[About this task] All of the entries must appear again exactly as written.

(Records contained in a dataset)
◇ ◇ ◇

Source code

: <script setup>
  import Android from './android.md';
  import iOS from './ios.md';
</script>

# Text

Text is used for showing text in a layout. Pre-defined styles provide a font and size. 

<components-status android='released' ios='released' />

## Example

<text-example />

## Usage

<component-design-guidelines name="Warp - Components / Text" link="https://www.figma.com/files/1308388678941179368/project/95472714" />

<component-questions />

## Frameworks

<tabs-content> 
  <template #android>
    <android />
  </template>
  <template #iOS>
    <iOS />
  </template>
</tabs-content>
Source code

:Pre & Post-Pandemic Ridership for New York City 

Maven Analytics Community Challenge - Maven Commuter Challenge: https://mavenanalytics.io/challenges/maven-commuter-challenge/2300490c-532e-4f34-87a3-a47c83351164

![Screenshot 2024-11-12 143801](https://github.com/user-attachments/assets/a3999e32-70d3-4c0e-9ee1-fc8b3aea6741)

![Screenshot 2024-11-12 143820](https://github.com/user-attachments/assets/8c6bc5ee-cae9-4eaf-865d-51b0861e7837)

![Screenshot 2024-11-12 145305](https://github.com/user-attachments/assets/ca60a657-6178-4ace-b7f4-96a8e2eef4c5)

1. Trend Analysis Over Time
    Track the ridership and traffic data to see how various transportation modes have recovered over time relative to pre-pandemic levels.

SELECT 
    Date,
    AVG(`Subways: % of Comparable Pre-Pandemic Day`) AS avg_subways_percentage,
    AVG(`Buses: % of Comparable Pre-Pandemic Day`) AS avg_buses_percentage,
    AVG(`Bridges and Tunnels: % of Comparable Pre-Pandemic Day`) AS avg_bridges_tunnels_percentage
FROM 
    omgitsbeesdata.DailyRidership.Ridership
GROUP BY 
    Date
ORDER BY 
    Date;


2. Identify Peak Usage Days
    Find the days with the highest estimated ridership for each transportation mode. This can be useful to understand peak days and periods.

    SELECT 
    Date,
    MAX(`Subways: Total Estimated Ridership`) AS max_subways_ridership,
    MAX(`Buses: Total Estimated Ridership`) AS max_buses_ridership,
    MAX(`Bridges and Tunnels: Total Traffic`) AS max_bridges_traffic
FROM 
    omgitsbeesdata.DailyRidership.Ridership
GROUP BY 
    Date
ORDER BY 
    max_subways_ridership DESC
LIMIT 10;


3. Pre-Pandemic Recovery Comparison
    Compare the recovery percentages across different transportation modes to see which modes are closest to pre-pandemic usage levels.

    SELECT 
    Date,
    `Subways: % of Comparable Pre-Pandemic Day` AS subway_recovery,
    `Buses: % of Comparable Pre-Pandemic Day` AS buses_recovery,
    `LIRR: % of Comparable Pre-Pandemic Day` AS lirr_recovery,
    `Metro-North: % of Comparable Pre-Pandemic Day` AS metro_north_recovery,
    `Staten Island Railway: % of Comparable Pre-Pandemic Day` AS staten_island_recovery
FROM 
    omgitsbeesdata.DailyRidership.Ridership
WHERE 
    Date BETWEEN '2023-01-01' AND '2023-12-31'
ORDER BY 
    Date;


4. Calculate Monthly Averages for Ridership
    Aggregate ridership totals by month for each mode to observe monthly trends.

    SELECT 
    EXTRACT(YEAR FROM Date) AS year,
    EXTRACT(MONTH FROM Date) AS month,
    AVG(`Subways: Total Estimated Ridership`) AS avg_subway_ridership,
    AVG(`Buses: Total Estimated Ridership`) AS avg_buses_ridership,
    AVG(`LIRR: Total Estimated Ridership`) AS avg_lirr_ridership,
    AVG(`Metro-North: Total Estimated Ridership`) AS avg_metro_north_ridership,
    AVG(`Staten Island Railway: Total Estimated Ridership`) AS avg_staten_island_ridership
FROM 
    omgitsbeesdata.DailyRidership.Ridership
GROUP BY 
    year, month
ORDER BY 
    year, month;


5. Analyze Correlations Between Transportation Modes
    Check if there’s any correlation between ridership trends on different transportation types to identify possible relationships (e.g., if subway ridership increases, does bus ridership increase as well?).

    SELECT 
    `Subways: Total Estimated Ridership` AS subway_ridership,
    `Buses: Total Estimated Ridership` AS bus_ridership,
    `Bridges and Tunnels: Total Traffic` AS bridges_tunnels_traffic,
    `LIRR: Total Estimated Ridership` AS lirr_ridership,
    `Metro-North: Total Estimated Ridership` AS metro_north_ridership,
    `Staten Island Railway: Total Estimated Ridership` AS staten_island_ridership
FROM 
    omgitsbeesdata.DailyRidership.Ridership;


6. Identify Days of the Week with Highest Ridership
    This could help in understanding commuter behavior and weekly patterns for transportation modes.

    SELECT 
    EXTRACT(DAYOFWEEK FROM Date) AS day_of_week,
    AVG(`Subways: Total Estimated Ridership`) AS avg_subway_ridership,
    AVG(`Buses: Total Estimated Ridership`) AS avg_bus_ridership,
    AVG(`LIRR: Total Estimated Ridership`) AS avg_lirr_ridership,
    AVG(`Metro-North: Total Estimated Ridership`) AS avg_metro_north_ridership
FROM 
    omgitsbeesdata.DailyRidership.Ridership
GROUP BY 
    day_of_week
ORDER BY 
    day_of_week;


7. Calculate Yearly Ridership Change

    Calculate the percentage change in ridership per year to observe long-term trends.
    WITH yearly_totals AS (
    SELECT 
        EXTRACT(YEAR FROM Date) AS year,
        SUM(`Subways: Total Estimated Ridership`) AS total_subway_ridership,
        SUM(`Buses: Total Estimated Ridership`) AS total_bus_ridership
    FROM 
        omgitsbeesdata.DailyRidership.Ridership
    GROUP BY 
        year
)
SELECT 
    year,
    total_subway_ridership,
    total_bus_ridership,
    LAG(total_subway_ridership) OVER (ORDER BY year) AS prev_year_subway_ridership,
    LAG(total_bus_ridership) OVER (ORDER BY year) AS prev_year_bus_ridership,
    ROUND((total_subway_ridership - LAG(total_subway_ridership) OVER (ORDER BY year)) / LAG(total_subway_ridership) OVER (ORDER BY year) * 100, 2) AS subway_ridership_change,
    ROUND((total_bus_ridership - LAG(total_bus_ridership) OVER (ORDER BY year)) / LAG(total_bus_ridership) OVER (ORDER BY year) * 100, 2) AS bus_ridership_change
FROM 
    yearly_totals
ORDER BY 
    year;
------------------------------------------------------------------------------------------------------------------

◇ ◇ ◇

[Answer space]
Source code

: <script setup>
  import Android from './android.md';
  import iOS from './ios.md';
</script>

# Text

Text is used for showing text in a layout. Pre-defined styles provide a font and size. 

<components-status android='released' ios='released' />

## Example

<text-example />

## Usage

<component-design-guidelines name="Warp - Components / Text" link="https://www.figma.com/files/1308388678941179368/project/95472714" />

<component-questions />

## Frameworks

<tabs-content> 
  <template #android>
    <android />
  </template>
  <template #iOS>
    <iOS />
  </template>
</tabs-content>
Source code

:Pre & Post-Pandemic Ridership for New York City 

Maven Analytics Community Challenge - Maven Commuter Challenge: https://mavenanalytics.io/challenges/maven-commuter-challenge/2300490c-532e-4f34-87a3-a47c83351164

![Screenshot 2024-11-12 143801](https://github.com/user-attachments/assets/a3999e32-70d3-4c0e-9ee1-fc8b3aea6741)

![Screenshot 2024-11-12 143820](https://github.com/user-attachments/assets/8c6bc5ee-cae9-4eaf-865d-51b0861e7837)

![Screenshot 2024-11-12 145305](https://github.com/user-attachments/assets/ca60a657-6178-4ace-b7f4-96a8e2eef4c5)

1. Trend Analysis Over Time
    Track the ridership and traffic data to see how various transportation modes have recovered over time relative to pre-pandemic levels.

SELECT 
    Date,
    AVG(`Subways: % of Comparable Pre-Pandemic Day`) AS avg_subways_percentage,
    AVG(`Buses: % of Comparable Pre-Pandemic Day`) AS avg_buses_percentage,
    AVG(`Bridges and Tunnels: % of Comparable Pre-Pandemic Day`) AS avg_bridges_tunnels_percentage
FROM 
    omgitsbeesdata.DailyRidership.Ridership
GROUP BY 
    Date
ORDER BY 
    Date;


2. Identify Peak Usage Days
    Find the days with the highest estimated ridership for each transportation mode. This can be useful to understand peak days and periods.

    SELECT 
    Date,
    MAX(`Subways: Total Estimated Ridership`) AS max_subways_ridership,
    MAX(`Buses: Total Estimated Ridership`) AS max_buses_ridership,
    MAX(`Bridges and Tunnels: Total Traffic`) AS max_bridges_traffic
FROM 
    omgitsbeesdata.DailyRidership.Ridership
GROUP BY 
    Date
ORDER BY 
    max_subways_ridership DESC
LIMIT 10;


3. Pre-Pandemic Recovery Comparison
    Compare the recovery percentages across different transportation modes to see which modes are closest to pre-pandemic usage levels.

    SELECT 
    Date,
    `Subways: % of Comparable Pre-Pandemic Day` AS subway_recovery,
    `Buses: % of Comparable Pre-Pandemic Day` AS buses_recovery,
    `LIRR: % of Comparable Pre-Pandemic Day` AS lirr_recovery,
    `Metro-North: % of Comparable Pre-Pandemic Day` AS metro_north_recovery,
    `Staten Island Railway: % of Comparable Pre-Pandemic Day` AS staten_island_recovery
FROM 
    omgitsbeesdata.DailyRidership.Ridership
WHERE 
    Date BETWEEN '2023-01-01' AND '2023-12-31'
ORDER BY 
    Date;


4. Calculate Monthly Averages for Ridership
    Aggregate ridership totals by month for each mode to observe monthly trends.

    SELECT 
    EXTRACT(YEAR FROM Date) AS year,
    EXTRACT(MONTH FROM Date) AS month,
    AVG(`Subways: Total Estimated Ridership`) AS avg_subway_ridership,
    AVG(`Buses: Total Estimated Ridership`) AS avg_buses_ridership,
    AVG(`LIRR: Total Estimated Ridership`) AS avg_lirr_ridership,
    AVG(`Metro-North: Total Estimated Ridership`) AS avg_metro_north_ridership,
    AVG(`Staten Island Railway: Total Estimated Ridership`) AS avg_staten_island_ridership
FROM 
    omgitsbeesdata.DailyRidership.Ridership
GROUP BY 
    year, month
ORDER BY 
    year, month;


5. Analyze Correlations Between Transportation Modes
    Check if there’s any correlation between ridership trends on different transportation types to identify possible relationships (e.g., if subway ridership increases, does bus ridership increase as well?).

    SELECT 
    `Subways: Total Estimated Ridership` AS subway_ridership,
    `Buses: Total Estimated Ridership` AS bus_ridership,
    `Bridges and Tunnels: Total Traffic` AS bridges_tunnels_traffic,
    `LIRR: Total Estimated Ridership` AS lirr_ridership,
    `Metro-North: Total Estimated Ridership` AS metro_north_ridership,
    `Staten Island Railway: Total Estimated Ridership` AS staten_island_ridership
FROM 
    omgitsbeesdata.DailyRidership.Ridership;


6. Identify Days of the Week with Highest Ridership
    This could help in understanding commuter behavior and weekly patterns for transportation modes.

    SELECT 
    EXTRACT(DAYOFWEEK FROM Date) AS day_of_week,
    AVG(`Subways: Total Estimated Ridership`) AS avg_subway_ridership,
    AVG(`Buses: Total Estimated Ridership`) AS avg_bus_ridership,
    AVG(`LIRR: Total Estimated Ridership`) AS avg_lirr_ridership,
    AVG(`Metro-North: Total Estimated Ridership`) AS avg_metro_north_ridership
FROM 
    omgitsbeesdata.DailyRidership.Ridership
GROUP BY 
    day_of_week
ORDER BY 
    day_of_week;


7. Calculate Yearly Ridership Change

    Calculate the percentage change in ridership per year to observe long-term trends.
    WITH yearly_totals AS (
    SELECT 
        EXTRACT(YEAR FROM Date) AS year,
        SUM(`Subways: Total Estimated Ridership`) AS total_subway_ridership,
        SUM(`Buses: Total Estimated Ridership`) AS total_bus_ridership
    FROM 
        omgitsbeesdata.DailyRidership.Ridership
    GROUP BY 
        year
)
SELECT 
    year,
    total_subway_ridership,
    total_bus_ridership,
    LAG(total_subway_ridership) OVER (ORDER BY year) AS prev_year_subway_ridership,
    LAG(total_bus_ridership) OVER (ORDER BY year) AS prev_year_bus_ridership,
    ROUND((total_subway_ridership - LAG(total_subway_ridership) OVER (ORDER BY year)) / LAG(total_subway_ridership) OVER (ORDER BY year) * 100, 2) AS subway_ridership_change,
    ROUND((total_bus_ridership - LAG(total_bus_ridership) OVER (ORDER BY year)) / LAG(total_bus_ridership) OVER (ORDER BY year) * 100, 2) AS bus_ridership_change
FROM 
    yearly_totals
ORDER BY 
    year;
------------------------------------------------------------------------------------------------------------------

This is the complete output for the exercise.